Did insomnia_lj get permission from Nick Platts before mis-representing his results in public?

Or is it generally understood that anything anyone says in the presence of insomnia_lj can be re-produced (after being filtered through the twin filters of mis-remembering and mis-understanding) on his blog and here?
posted by thatwhichfalls at 10:34 PM on November 6, 2005


Feh. I was sitting in the sauna last night with some guy...Dobson something or other who says this material origin of life stuff is all bullshit.

Expect to see a sermon on it in the next week or so.
posted by felix betachat at 2:07 AM on November 7, 2005


googly-excellent.

felix-also.
posted by OmieWise at 3:39 AM on November 7, 2005


Blah. The thread should still be deleted, just so casual readers don't stumble upon it in the future. It currently looks like this:

I_LJ: My friend told me this thing once. I know that MeFi posts are link-based, but I'm just going to link to wikipedia and shit. If you are imaginative, you could think that I'm describing a really interesting possibility where a carbon matrix forms a nonbiological catalyst for ribonucleotide formation and RNA polymerization in an early atomosphere... but actually that's not what I'm attempting to describe at all. I posted this to LJ but it didn't get many comments.

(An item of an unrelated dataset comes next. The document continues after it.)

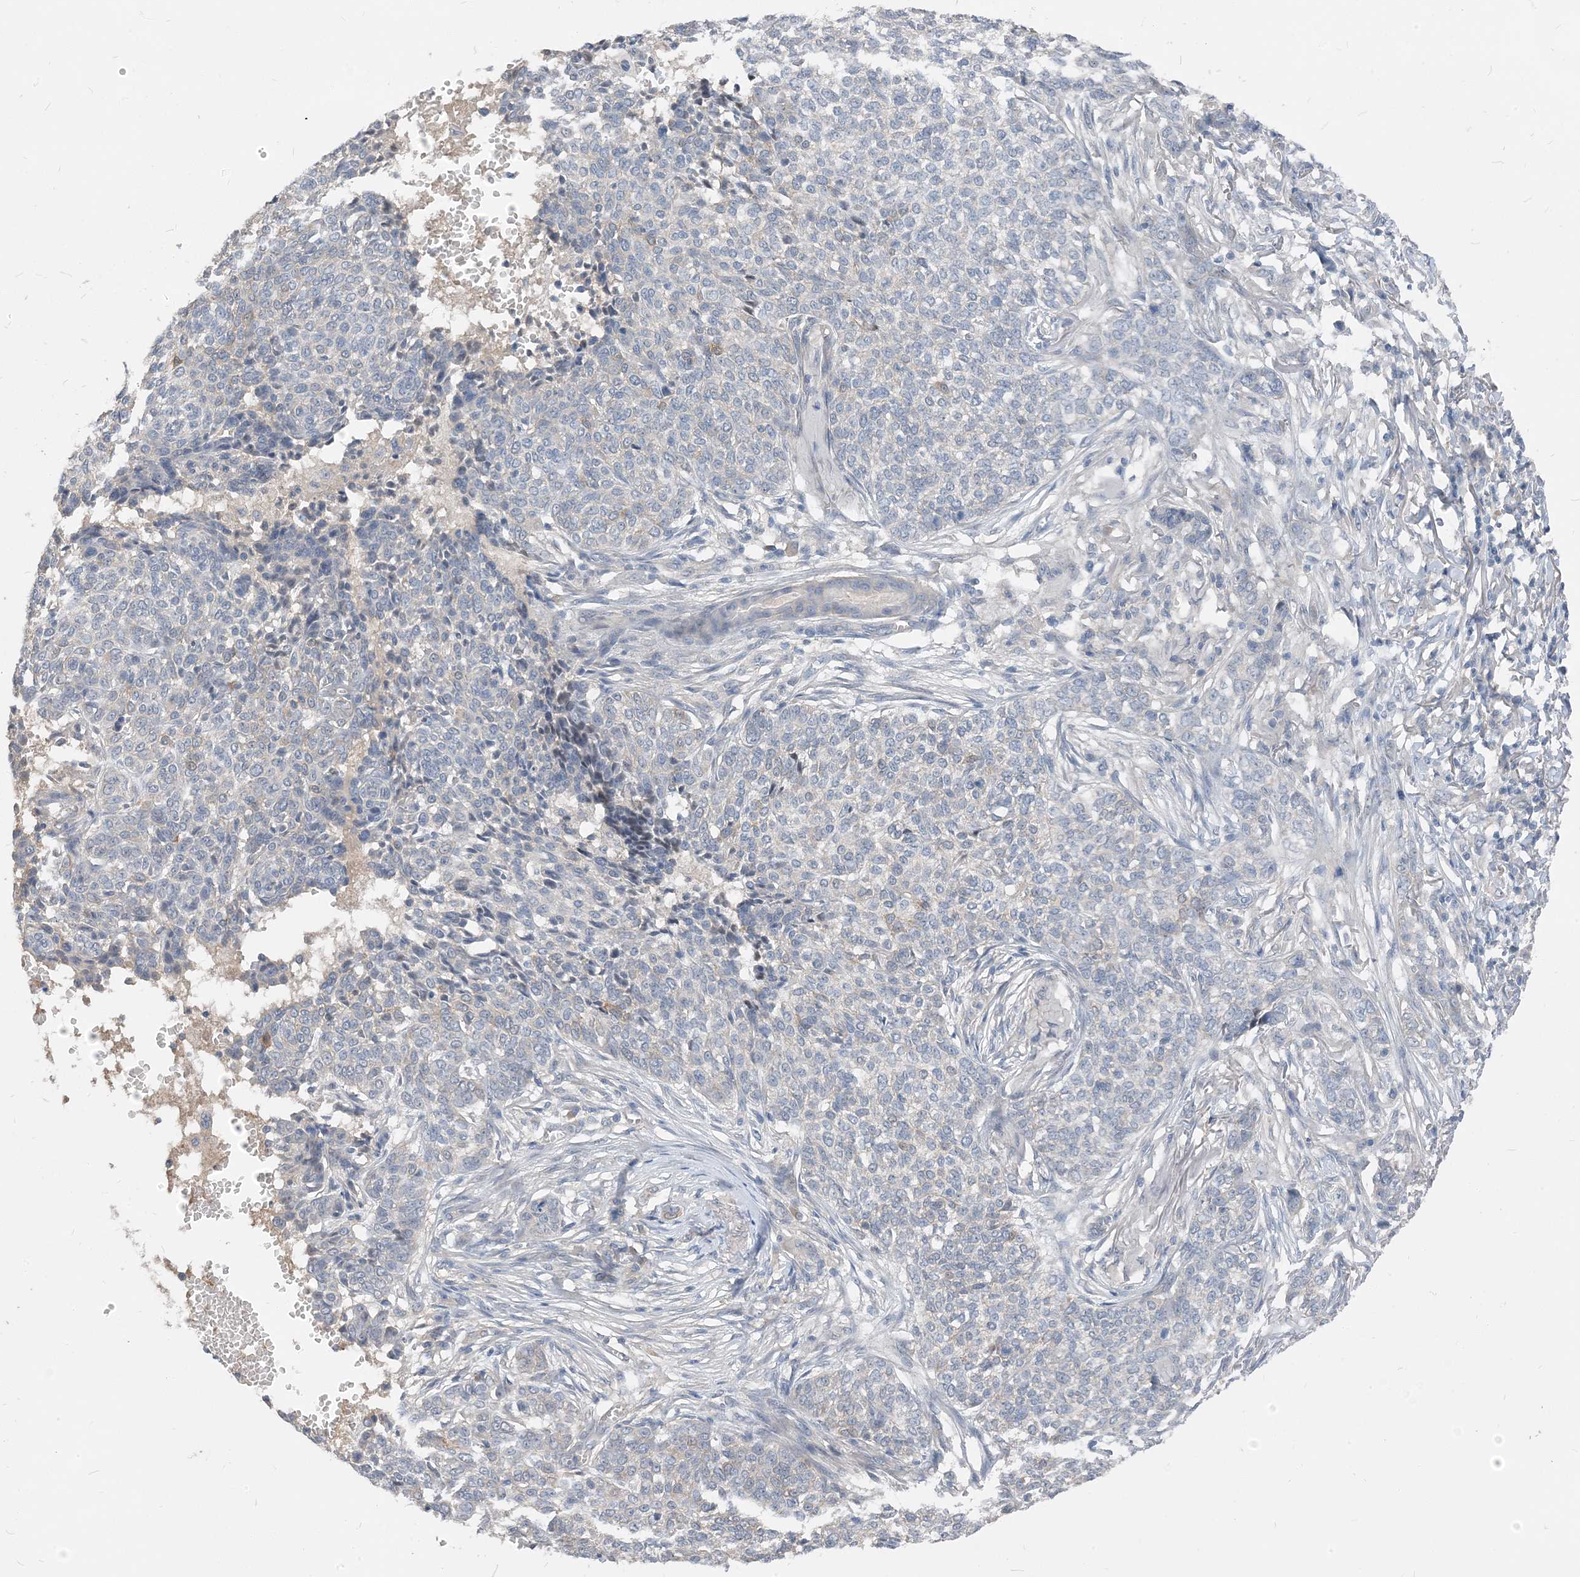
{"staining": {"intensity": "negative", "quantity": "none", "location": "none"}, "tissue": "skin cancer", "cell_type": "Tumor cells", "image_type": "cancer", "snomed": [{"axis": "morphology", "description": "Basal cell carcinoma"}, {"axis": "topography", "description": "Skin"}], "caption": "Immunohistochemistry (IHC) photomicrograph of neoplastic tissue: basal cell carcinoma (skin) stained with DAB reveals no significant protein positivity in tumor cells. (DAB immunohistochemistry (IHC) with hematoxylin counter stain).", "gene": "NCOA7", "patient": {"sex": "male", "age": 85}}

Some other guys: Man, I'm glad you posted this. Science is complicated and I think RNA is a total mystery, despite the data and recent advances that I've probably failed to consider.

Bevets: BEVETS!

*sigh*
posted by rxrfrx at 4:42 AM on November 7, 2005


It's good to know that I'm not the only one who is tired of and annoyed by insomnia's constant recycled lj crap that is always tinged with the "I'm the bringer of the truth from lj wherein the truth resides."
posted by dios at 9:18 AM on November 7, 2005


Rxrfrx: The Bevets: BEVETS! bit made me laugh out loud, a rarity.
posted by klangklangston at 10:37 AM on November 7, 2005


It was basically name dropping. Leaves a bad taste in my mouth.